Дождь и впрямь заметно усилился, тяжело падая с мрачного серого неба.
– Благодарю, – отозвался Эван, – но мне и так хорошо.
Ему хотелось ощутить этот дождь непокрытой головой. Хотелось почувствовать, как он просачивается сквозь его до смешного здесь нелепое кашемировое пальто. Подобный визит уж точно не стоило бы предпринимать в радостном сиянии летнего солнца.
Оставив позади лимузин, Эван двинулся вверх по крутой тропе, идущей через кладбище. Старые могильные камни стояли как попало, некоторые даже повалились, все заросло высокой травой. Требующие ремонта надгробия были повязаны желто-черными лентами, очень похожими на те, которыми огораживают место преступления в американских полицейских боевиках. Это было, конечно, безобразие, и кто-то должен был этим озаботиться. В сравнении со старым кладбищем мемориальный сад на вершине холма выглядел на удивление новеньким и ухоженным. Об этих могилах никто не забывал. Ряды строгих белых камней резко выделялись на фоне унылого пейзажа – последние коварные терриконы уже много лет назад были разровнены под давлением общественности. После той трагедии была устроена одна общая погребальная служба, и плач от нее разносился по всей долине к окрестным селениям.

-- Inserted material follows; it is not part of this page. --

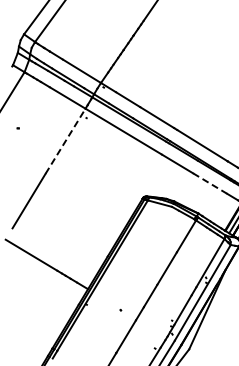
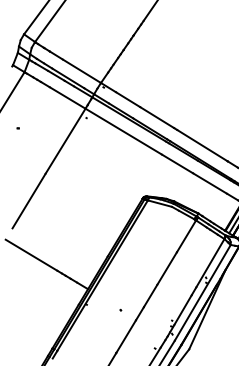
line at (65, 140): dashed -> solid
line at (210, 183): dashed -> solid
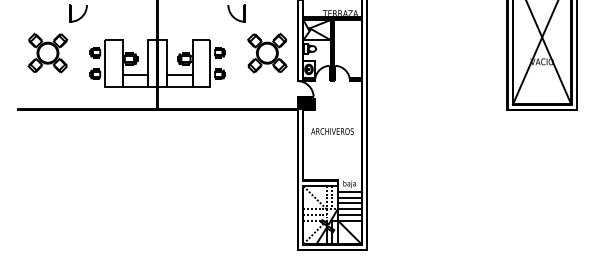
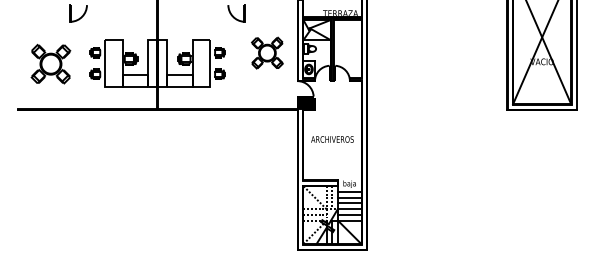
part at (47, 52) position: (47, 52) -> (50, 63)
part at (267, 52) size: 41x42 px -> 33x34 px
text at (332, 131) position: (332, 131) -> (332, 139)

Меган Дейвид, только что получившая своего мужа и дочь после их погребения под оползнем, вынуждена была снова предать их земле. От этого тягостного испытания она так никогда и не оправилась. Едва ли не за одну ночь ее волосы совершенно поседели. Без всякой на то логики она винила в обрушившейся трагедии себя: дескать, ей не следовало отпускать детей на ту злополучную репетицию и надо было найти хороший предлог оставить мужа дома. Но Эван-то знал, что на самом деле мать тут совсем ни при чем – это целиком и полностью его вина.
После того несчастья уже ничто не вернулось в прежнюю колею.
Вместо того чтобы тихо и мирно оплакивать погибших, община выступила против шахтного начальства, которое она винила в случившемся: управляющие игнорировали постоянные тревоги рудокопов насчет проблем с вентиляцией в забое.
Мать Эвана никогда уже больше не вязала вечерами, и тот испорченный красный свитер оказался ее последним изделием. Так она его и не починила. И больше никогда не пекла мама свои восхитительные булочки. И подолгу не замечала на мебели пыль. И больше не звучали удивительные пластинки с оперными записями. Единственное, что слышалось теперь в доме, – так это тиканье часов.
Тогда не принято было устраивать психологические беседы, и невозможно было как-то выговориться или выплакать свое горе. Ты должен был просто зажать свои чувства в себе, закрыть от всех, понадежнее упрятать. С Эваном никто не заговаривал на улице. Никто не встречал его радостными приветствиями. От него отворачивались, как будто он был слишком отвратителен, чтобы на него смотреть. С того дня он больше никогда не играл с Диланом Хьюзом. Сталкиваясь в школе, они с неловкостью глядели друг на друга, и Эван всякий раз гадал, испытывает ли его бывший приятель то же чувство вины, что и он, сумев выжить тогда, когда столько людей погибло. Он ходил с матерью в часовню, они вместе читали молитвы и слушали псалмы. И хотя никто об этом не заикался, но каждый в их деревне сознавал, что община потеряла самые сильные и чистые певческие голоса. Из Лланголетского мужского хора выжили только пятеро, и после случившегося несчастья они никогда уже не пели. Сам Эван тоже не мог петь псалмы и гимны, даже если бы и захотел: от них у него в горле застревал тугой комок, и он не мог выдавить ни слова.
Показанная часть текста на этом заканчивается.